Once they had missile lock, the next idea was to charge Norplant with the same imagined sins as breast implants--i.e., causing autoimmune disease. But the science didn't float. So rather than throw Norplant back, they claimed women were suffering a variety of ailments like bloating and weight gain that they hadn't been warned about. In a deposition, one of the plaintiff women even offered that, as Wyeth-Ayerst's defense attorney put it, "About once a month for about an hour she would feel sad when she could be happy."
Never mind that these are all well-known side effects of contraceptives. As the magazine noted, "When these types of cases get going, it doesn't much matter if the product is safe or not." The search for symptoms becomes self-fulfilling as fears are whipped up. Two months after removing Norplant on schedule, one woman told the magazine, she "received a mysterious series of letters from a lawyer about Norplant side effects. Suddenly she thought she had experienced weight gain and a 'little bit' of nausea and vomiting for about a week after going on Norplant. So she called the lawyer and filed a claim."

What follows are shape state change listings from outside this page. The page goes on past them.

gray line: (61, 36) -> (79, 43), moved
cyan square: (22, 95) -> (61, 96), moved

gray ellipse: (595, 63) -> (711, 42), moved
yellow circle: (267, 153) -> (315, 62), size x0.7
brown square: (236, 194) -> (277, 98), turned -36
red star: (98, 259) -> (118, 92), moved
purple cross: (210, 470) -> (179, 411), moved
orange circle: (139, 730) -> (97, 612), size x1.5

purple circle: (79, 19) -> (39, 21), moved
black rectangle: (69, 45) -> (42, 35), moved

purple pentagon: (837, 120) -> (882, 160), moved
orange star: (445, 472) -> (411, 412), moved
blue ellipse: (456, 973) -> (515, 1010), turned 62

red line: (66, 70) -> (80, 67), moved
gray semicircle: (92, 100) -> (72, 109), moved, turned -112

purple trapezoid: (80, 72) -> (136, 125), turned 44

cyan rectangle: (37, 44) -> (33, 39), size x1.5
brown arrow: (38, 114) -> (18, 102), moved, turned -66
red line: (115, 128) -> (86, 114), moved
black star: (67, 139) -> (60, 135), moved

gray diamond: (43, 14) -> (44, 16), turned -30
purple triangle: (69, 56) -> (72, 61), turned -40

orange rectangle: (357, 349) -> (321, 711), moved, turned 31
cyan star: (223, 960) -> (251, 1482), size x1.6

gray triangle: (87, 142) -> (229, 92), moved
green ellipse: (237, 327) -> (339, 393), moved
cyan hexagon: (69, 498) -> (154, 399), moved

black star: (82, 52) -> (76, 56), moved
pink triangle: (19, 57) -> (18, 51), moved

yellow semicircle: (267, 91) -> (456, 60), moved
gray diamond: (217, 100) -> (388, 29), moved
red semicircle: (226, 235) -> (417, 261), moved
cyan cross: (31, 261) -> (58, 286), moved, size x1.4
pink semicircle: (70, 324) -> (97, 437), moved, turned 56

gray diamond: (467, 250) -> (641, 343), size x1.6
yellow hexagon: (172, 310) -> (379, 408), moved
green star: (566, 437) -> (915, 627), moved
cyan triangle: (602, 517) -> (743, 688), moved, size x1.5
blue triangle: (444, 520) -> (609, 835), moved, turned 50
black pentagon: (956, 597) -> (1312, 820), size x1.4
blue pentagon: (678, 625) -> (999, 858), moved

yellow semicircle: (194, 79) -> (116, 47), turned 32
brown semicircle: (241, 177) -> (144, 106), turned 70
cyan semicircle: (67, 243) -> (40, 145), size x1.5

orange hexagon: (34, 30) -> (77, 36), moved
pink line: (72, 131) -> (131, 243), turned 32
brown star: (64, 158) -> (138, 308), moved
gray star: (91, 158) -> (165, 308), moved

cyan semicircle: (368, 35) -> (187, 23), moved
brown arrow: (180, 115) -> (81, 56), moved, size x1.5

Roused in defense of a product presumably indispensable to the Glamour girl, the magazine bit down. Of the roughly 40,000 women recruited for the lawsuit, many had never complained to their doctors about any symptoms. It reports further that some of those who stand to collect their $1,500 piece of the $50 million settlement are still using Norplant and recommending it to their friends. One of the women named as a plaintiff "told Glamour she never even thought about suing until she got the lawyer's letters. Even today she is still using Norplant."
But none of this matters. The point was to create enough of a sideshow to persuade the company to settle. And now they have. In Britain in March, a similar case succeeded in getting Norplant pulled off the shelves. The product's British distributor, Hoechst Marion Roussel, was quoted blaming an "unholy alliance of bureaucrats, lawyers and media." Such is the pressure, however, that the just-announced U.S. settlement was reached despite Norplant's victories in the courts: three jury verdicts, 20 pretrial judgments and the dismissal of 14,000 claims by lawyers. As one female jury member in a Texas case said of one of the plaintiffs, "It was like she just wanted to hit the Lotto."
Perhaps the Glamour article will lead to a new awakening. All too often Democratic constituencies have made themselves scarce during the tort reform battles because they didn't like the targeted products and enjoyed sharing in the booty through kickback contributions. As the attack on Norplant demonstrates, however, the trial bar's only loyalty is to its bank accounts. We hope someone thinks to ask Al Gore and Bill Bradley about the assault on Norplant. In the meantime it's nice to add some Glamour to the fight for tort reform.